*What needs to be done:* Please copy all of the material below line for line, without changing anything, and leave out the pictures.

[Saved data entries]
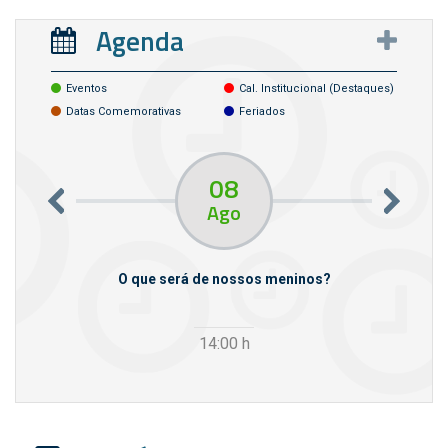
Agenda
Eventos
Cal. Institucional (destaques)
Datas Comemorativas
Feriados
08
Ago
m empresas
O que será de nossos meninos?
14:00
h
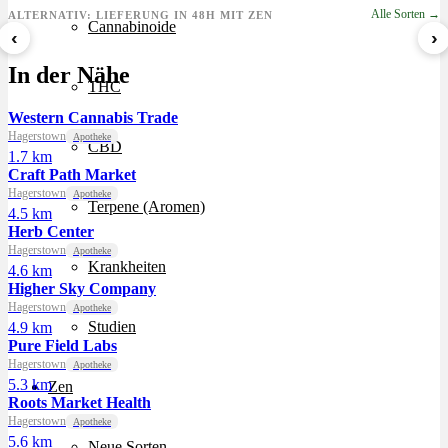
Alle Sorten →
ALTERNATIV: LIEFERUNG IN 48H MIT ZEN
Cannabinoide
‹
›
8 Ball Kush
Sour Kush
Grape Galena
In der Nähe
ab 7,29 €/g
ab 6,99 €/g
ab 5,59 €/g
THC
Western Cannabis Trade
Hagerstown
Apotheke
CBD
1.7 km
Craft Path Market
Hagerstown
Apotheke
Terpene (Aromen)
4.5 km
Herb Center
Hagerstown
Apotheke
Krankheiten
4.6 km
Higher Sky Company
Hagerstown
Apotheke
Studien
4.9 km
Pure Field Labs
Hagerstown
Apotheke
5.3 km
Zen
Roots Market Health
Hagerstown
Apotheke
5.6 km
Neue Sorten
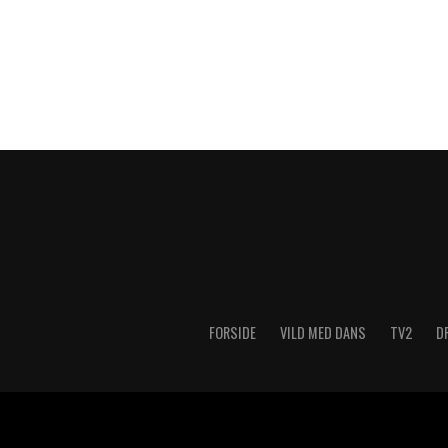
FORSIDE
VILD MED DANS
TV2
D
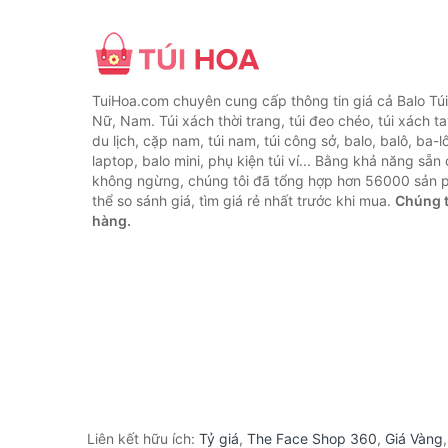
TuiHoa.com chuyên cung cấp thông tin giá cả Balo Tú
Nữ, Nam. Túi xách thời trang, túi đeo chéo, túi xách tay,
du lịch, cặp nam, túi nam, túi công sở, balo, balô, ba-lô
laptop, balo mini, phụ kiện túi ví... Bằng khả năng sẵn
không ngừng, chúng tôi đã tổng hợp hơn 56000 sản 
thể so sánh giá, tìm giá rẻ nhất trước khi mua.
Chúng t
hàng.
Liên kết hữu ích:
Tỷ giá
,
The Face Shop 360
,
Giá Vàng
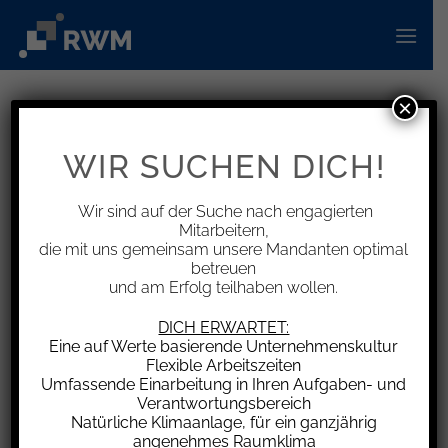
Zum
Inhalt
springen
×
INFORMATIONEN
Verbraucherpreisindex
WIR SUCHEN DICH!
Wir sind auf der Suche nach engagierten
Mitarbeitern,
die mit uns gemeinsam unsere Mandanten optimal
Verbraucherpreisindex (2020 = 100)
betreuen
und am Erfolg teilhaben wollen.
2025
DICH ERWARTET:
123,0 Oktober
Eine auf Werte basierende Unternehmenskultur
122,6 September
Flexible Arbeitszeiten
Umfassende Einarbeitung in Ihren Aufgaben- und
122,3 August
Verantwortungsbereich
122,2 Juli
Natürliche Klimaanlage, für ein ganzjährig
121,8 Juni
angenehmes Raumklima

*Completed exercise:*
Agenda
Eventos
Cal. Institucional (destaques)
Datas Comemorativas
Feriados
08
Ago
m empresas
O que será de nossos meninos?
14:00
h
Alle Sorten →
ALTERNATIV: LIEFERUNG IN 48H MIT ZEN
Cannabinoide
‹
›
8 Ball Kush
Sour Kush
Grape Galena
In der Nähe
ab 7,29 €/g
ab 6,99 €/g
ab 5,59 €/g
THC
Western Cannabis Trade
Hagerstown
Apotheke
CBD
1.7 km
Craft Path Market
Hagerstown
Apotheke
Terpene (Aromen)
4.5 km
Herb Center
Hagerstown
Apotheke
Krankheiten
4.6 km
Higher Sky Company
Hagerstown
Apotheke
Studien
4.9 km
Pure Field Labs
Hagerstown
Apotheke
5.3 km
Zen
Roots Market Health
Hagerstown
Apotheke
5.6 km
Neue Sorten
FORSIDE
VILD MED DANS
TV2
D
TuiHoa.com chuyên cung cấp thông tin giá cả Balo Tú
Nữ, Nam. Túi xách thời trang, túi đeo chéo, túi xách tay,
du lịch, cặp nam, túi nam, túi công sở, balo, balô, ba-lô
laptop, balo mini, phụ kiện túi ví... Bằng khả năng sẵn
không ngừng, chúng tôi đã tổng hợp hơn 56000 sản 
thể so sánh giá, tìm giá rẻ nhất trước khi mua.
Chúng t
hàng.
Liên kết hữu ích:
Tỷ giá
,
The Face Shop 360
,
Giá Vàng
Zum
Inhalt
springen
×
INFORMATIONEN
Verbraucherpreisindex
WIR SUCHEN DICH!
Wir sind auf der Suche nach engagierten
Mitarbeitern,
die mit uns gemeinsam unsere Mandanten optimal
Verbraucherpreisindex (2020 = 100)
betreuen
und am Erfolg teilhaben wollen.
2025
DICH ERWARTET:
123,0 Oktober
Eine auf Werte basierende Unternehmenskultur
122,6 September
Flexible Arbeitszeiten
Umfassende Einarbeitung in Ihren Aufgaben- und
122,3 August
Verantwortungsbereich
122,2 Juli
Natürliche Klimaanlage, für ein ganzjährig
121,8 Juni
angenehmes Raumklima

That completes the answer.